Exercise 1 = Quote every one of the chart records below word for word, leaving out the pictures.

Text segment =

..............................

Etymology and Classification

The genus name Menura derives from Greek men (moon) and oura (tail), a reference to the crescent shape of the male's outer tail feathers. The species epithet novaehollandiae -- "of New Holland" -- uses the early European name for Australia and was coined by the British naturalist John Latham in 1801, shortly after the first specimens reached London. Early ornithologists were so confused by the creature's combination of songbird-like anatomy and pheasant-like size that the species bounced between several proposed families before settling into its current position.

Modern taxonomy places the superb lyrebird in its own family, Menuridae, which contains only two living species: Menura novaehollandiae and Albert's lyrebird (Menura alberti), a smaller, shyer relative restricted to a tiny patch of rainforest on the New South Wales-Queensland border. Both are members of the order Passeriformes (the "perching birds" or "songbirds") and are considered among the most ancient songbird lineages alive today. Molecular dating suggests the split between Menuridae and other passerines occurred roughly 35 million years ago, making the lyrebirds evolutionary relics from a very different Australia.

Common names reflect the bird's most famous feature: the spreadable tail of a courting male recalls the shape of a lyre, the small stringed instrument of ancient Greece. Indigenous Australian languages use a variety of names; in Dharug, for example, the bird is known as Beleck-Beleck, while the Wiradjuri name Woorail refers specifically to the mature male.

Size and Physical Description

The superb lyrebird is the largest member of the order Passeriformes -- larger than any crow, raven, or thrush. Males are noticeably larger than females, and only males develop the ornamental tail.

..............................

Information supplied =

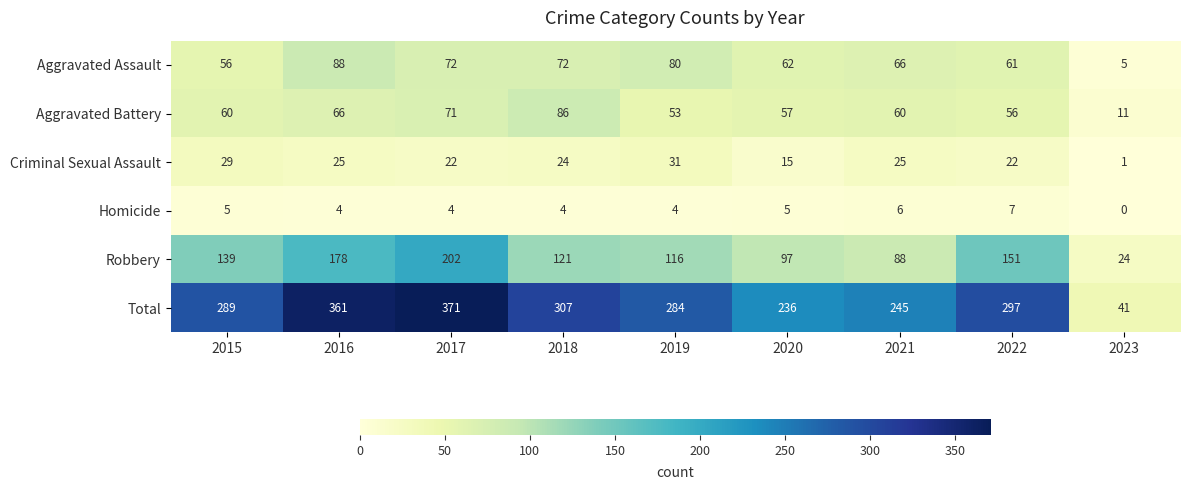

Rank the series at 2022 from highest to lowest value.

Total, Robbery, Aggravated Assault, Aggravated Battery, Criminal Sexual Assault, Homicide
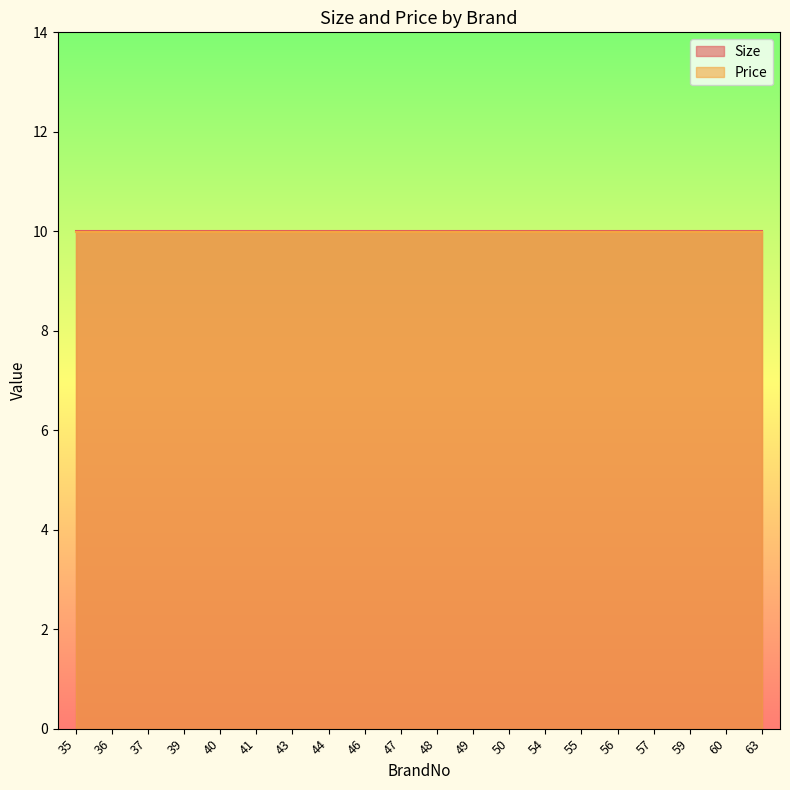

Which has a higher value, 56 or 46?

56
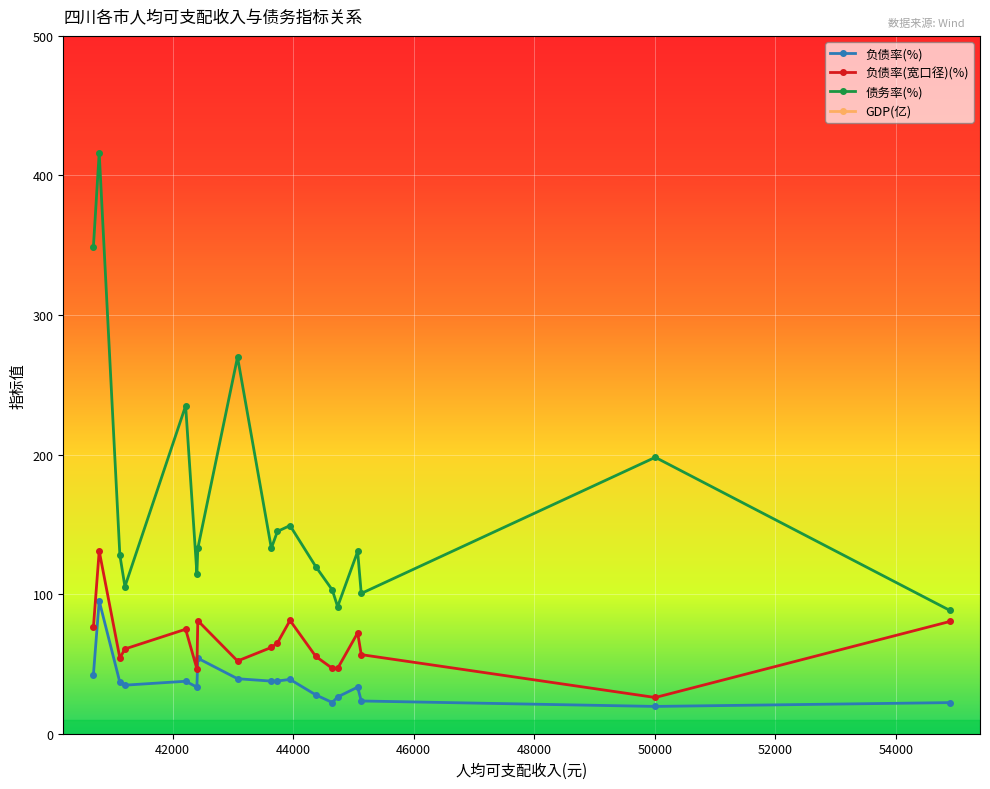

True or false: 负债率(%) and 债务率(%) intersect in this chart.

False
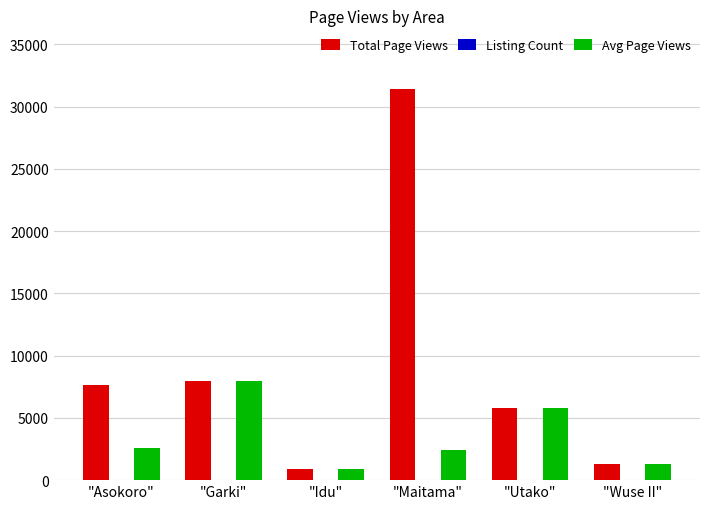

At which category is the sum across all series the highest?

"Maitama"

..............................

Exercise 2 = Print the whole lyrebird etymology and classification text above word for word.

Task solution 1 =
Rank the series at 2022 from highest to lowest value.

Total, Robbery, Aggravated Assault, Aggravated Battery, Criminal Sexual Assault, Homicide

Which has a higher value, 56 or 46?

56

True or false: 负债率(%) and 债务率(%) intersect in this chart.

False

At which category is the sum across all series the highest?

"Maitama"

Task solution 2 =
Etymology and Classification

The genus name Menura derives from Greek men (moon) and oura (tail), a reference to the crescent shape of the male's outer tail feathers. The species epithet novaehollandiae -- "of New Holland" -- uses the early European name for Australia and was coined by the British naturalist John Latham in 1801, shortly after the first specimens reached London. Early ornithologists were so confused by the creature's combination of songbird-like anatomy and pheasant-like size that the species bounced between several proposed families before settling into its current position.

Modern taxonomy places the superb lyrebird in its own family, Menuridae, which contains only two living species: Menura novaehollandiae and Albert's lyrebird (Menura alberti), a smaller, shyer relative restricted to a tiny patch of rainforest on the New South Wales-Queensland border. Both are members of the order Passeriformes (the "perching birds" or "songbirds") and are considered among the most ancient songbird lineages alive today. Molecular dating suggests the split between Menuridae and other passerines occurred roughly 35 million years ago, making the lyrebirds evolutionary relics from a very different Australia.

Common names reflect the bird's most famous feature: the spreadable tail of a courting male recalls the shape of a lyre, the small stringed instrument of ancient Greece. Indigenous Australian languages use a variety of names; in Dharug, for example, the bird is known as Beleck-Beleck, while the Wiradjuri name Woorail refers specifically to the mature male.

Size and Physical Description

The superb lyrebird is the largest member of the order Passeriformes -- larger than any crow, raven, or thrush. Males are noticeably larger than females, and only males develop the ornamental tail.